::: BEREITGESTELLTER AUSZUG

Mittwoch, 31. Juli 2013

Wer beherrscht die Welt?

Gibt es Deutschland?

Eine verwirrende Frage, wir sind ja schließlich da, scheint es, ohne zu überlegen, was einen Staat eigentlich ausmacht. Also sollten wir uns vorab fragen, was und wo sind wir, wenn wir vom Staat reden und was ist unsere Rolle dabei tatsächlich und vermeintlich.

Nach Max Weber ist Staat die Gemeinschaft, die „innerhalb eines bestimmten Gebietes […] das Monopol legitimer physischer Gewaltsamkeit für sich (mit Erfolg) beansprucht“, also ein auf Legitimität gestütztes „Herrschaftsverhältnis von Menschen über Menschen“

Der juristisch-völkerrechtliche Staatsbegriff bezeichnet als Staat „die mit ursprünglicher Herrschaftsmacht ausgerüstete Körperschaft eines sesshaften Volkes“, wie Jellinek es auf den Punkt brachte.

::::::
::: DATENMATERIAL

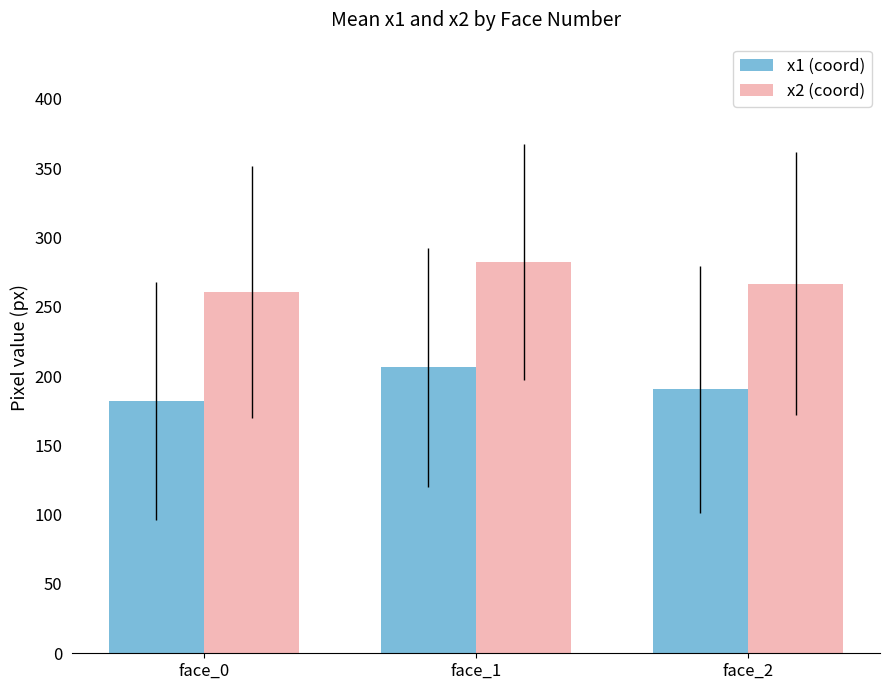

At face_0, list the series in order from largest to smallest.

x2 (coord), x1 (coord)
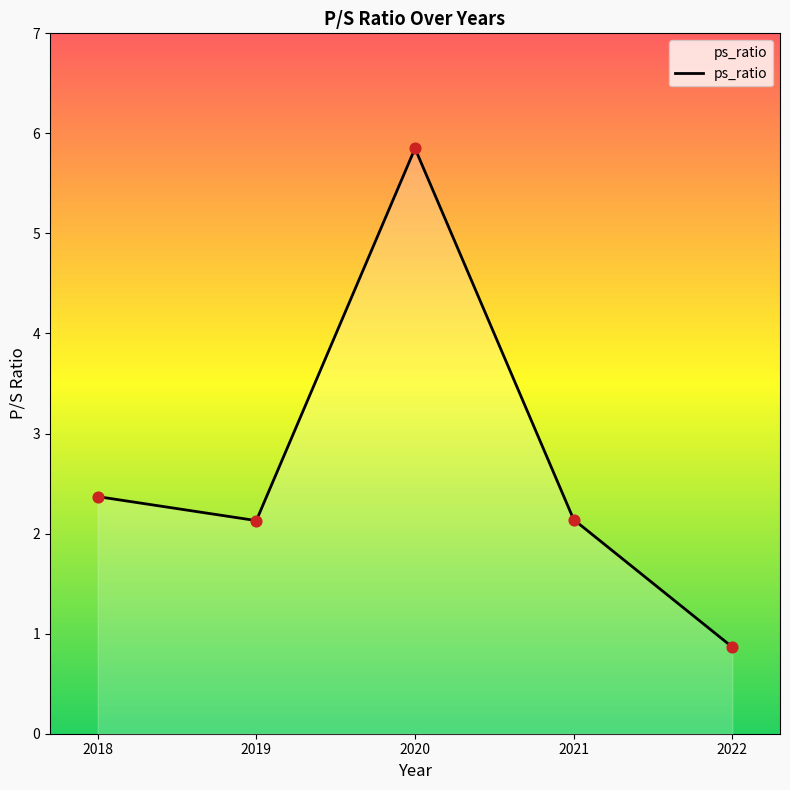

Which has a higher value, 2022 or 2021?

2021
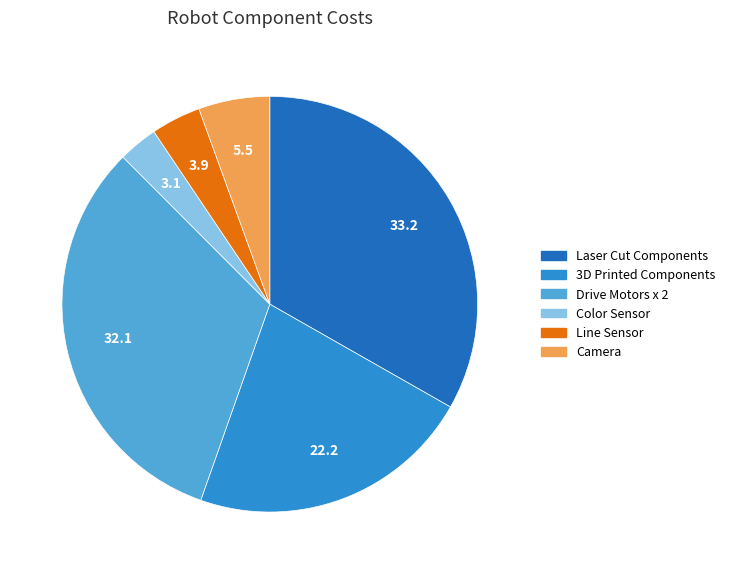

Do 3D Printed Components and Color Sensor together represent more than half of the pie?

No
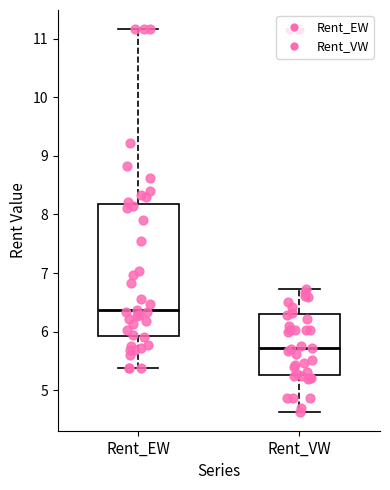

Which box is the tallest, from its lower edge to its upper edge?

Rent_EW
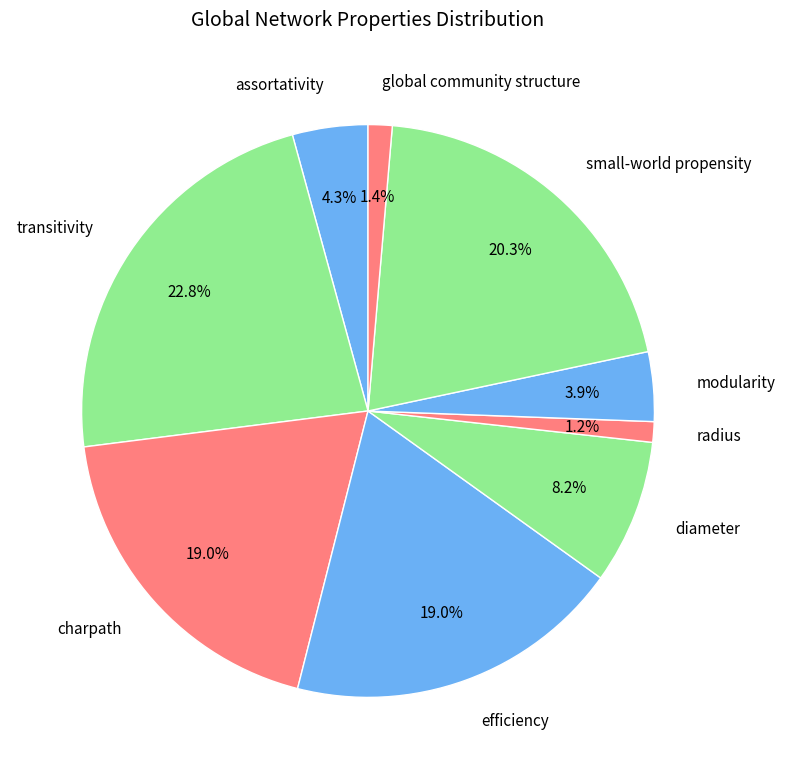

Count the number of slices in the pie.

9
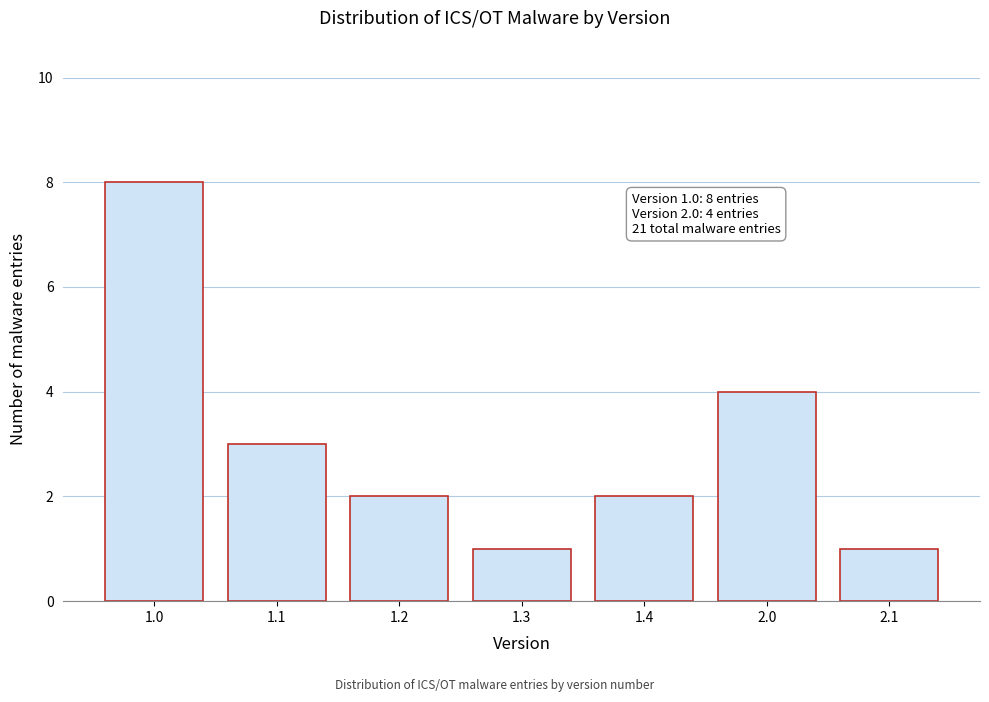

Reading right to left, what are all the values shown in this chart?

2.1=1	2.0=4	1.4=2	1.3=1	1.2=2	1.1=3	1.0=8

::::::

Wie bezeichnet der juristisch-völkerrechtliche Staatsbegriff laut dem bereitgestellten Auszug einen Staat?

Als „die mit ursprünglicher Herrschaftsmacht ausgerüstete Körperschaft eines sesshaften Volkes“.